Friday 20 June 2003

Focussing on the text

Back to the Belgrade Theatre for the opening show in their short but sweet new writing season. Conor McPherson's This Lime Tree Bower is the first offering of the season, a gently brutal piece that is a triple tours des forces by the three actors (Peter Quinn, Dermot Kerrigan and Nick Danan). The theatre space has been transformed from the traditional proscenium stage and stalls to a studio theatre by extending the stage apron-style half way across the auditorium, with additional seating arranged on either side of the stage itself. With minimal staging, and all but no physical or verbal interaction between the actors, there was nowhere for the performers or the text to hide. Separately, they wound us into the substance of their individual and collective lives: the adolescent worship for an undeserving but attractive new school mate; the world weary self-loathing of a lecturer of philosophy; the desperation created by the love and loyalty of a son for his desperate father. As each new character is revealed it becomes clear that the three are closely connected - fifteen year old Joe is brother to twenty year old Frank, and lecturer Ray goes out with their sister Carmel. For Joe and Ray, their thoughts about women are their most defining feature. Joe's sexual yearnings move from the safe abstract to the combined pain and pleasure from catching his schoolmate rape a drunk girl met at the local nightclub; that neither he nor the audience are clear that it is rape until much later adds to Joe's confusion. The memories of his dead mother drift in and out of his consciousness; his admirable sister makes minimal impression. As for Ray, if his cynical mysogynism had been revealed in dialogue, I suspect he would have become a hateful caricature. As it is, the monologue reveals instead a painful self-awareness and disgust, for all his surface cockiness.

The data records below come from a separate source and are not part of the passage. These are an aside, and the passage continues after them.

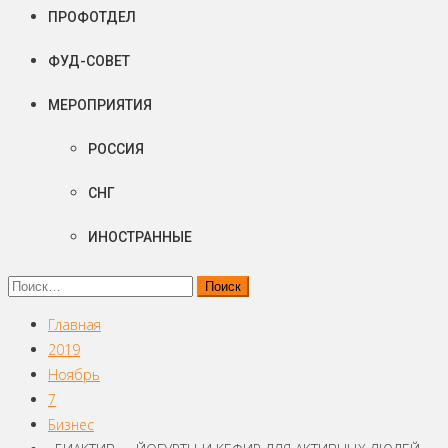
ПРОФОТДЕЛ
ФУД-СОВЕТ
МЕРОПРИЯТИЯ
РОССИЯ
СНГ
ИНОСТРАННЫЕ
Найти:
Главная
2019
Ноябрь
7
Бизнес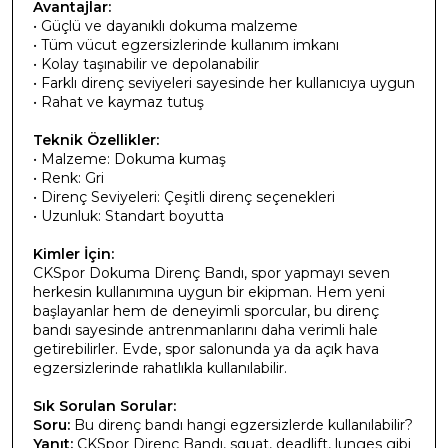
Avantajlar:
• Güçlü ve dayanıklı dokuma malzeme
• Tüm vücut egzersizlerinde kullanım imkanı
• Kolay taşınabilir ve depolanabilir
• Farklı direnç seviyeleri sayesinde her kullanıcıya uygun
• Rahat ve kaymaz tutuş
Teknik Özellikler:
• Malzeme: Dokuma kumaş
• Renk: Gri
• Direnç Seviyeleri: Çeşitli direnç seçenekleri
• Uzunluk: Standart boyutta
Kimler İçin:
CKSpor Dokuma Direnç Bandı, spor yapmayı seven
herkesin kullanımına uygun bir ekipman. Hem yeni
başlayanlar hem de deneyimli sporcular, bu direnç
bandı sayesinde antrenmanlarını daha verimli hale
getirebilirler. Evde, spor salonunda ya da açık hava
egzersizlerinde rahatlıkla kullanılabilir.
Sık Sorulan Sorular:
Soru:
Bu direnç bandı hangi egzersizlerde kullanılabilir?
Yanıt:
CKSpor Direnç Bandı, squat, deadlift, lunges gibi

Frank has no time for women; either frightened off by a female brush of the hand as a boy, or too encumbered by his fixation on the man who he perceives to have undone his father, the most apparently sensible of the three pursues the most reckless course with the result that he finds that money can indeed bring happiness, or at least freedom from desperation and subservience.
McPherson has built a platform that demands actors of significant substance - this production delivers the full package.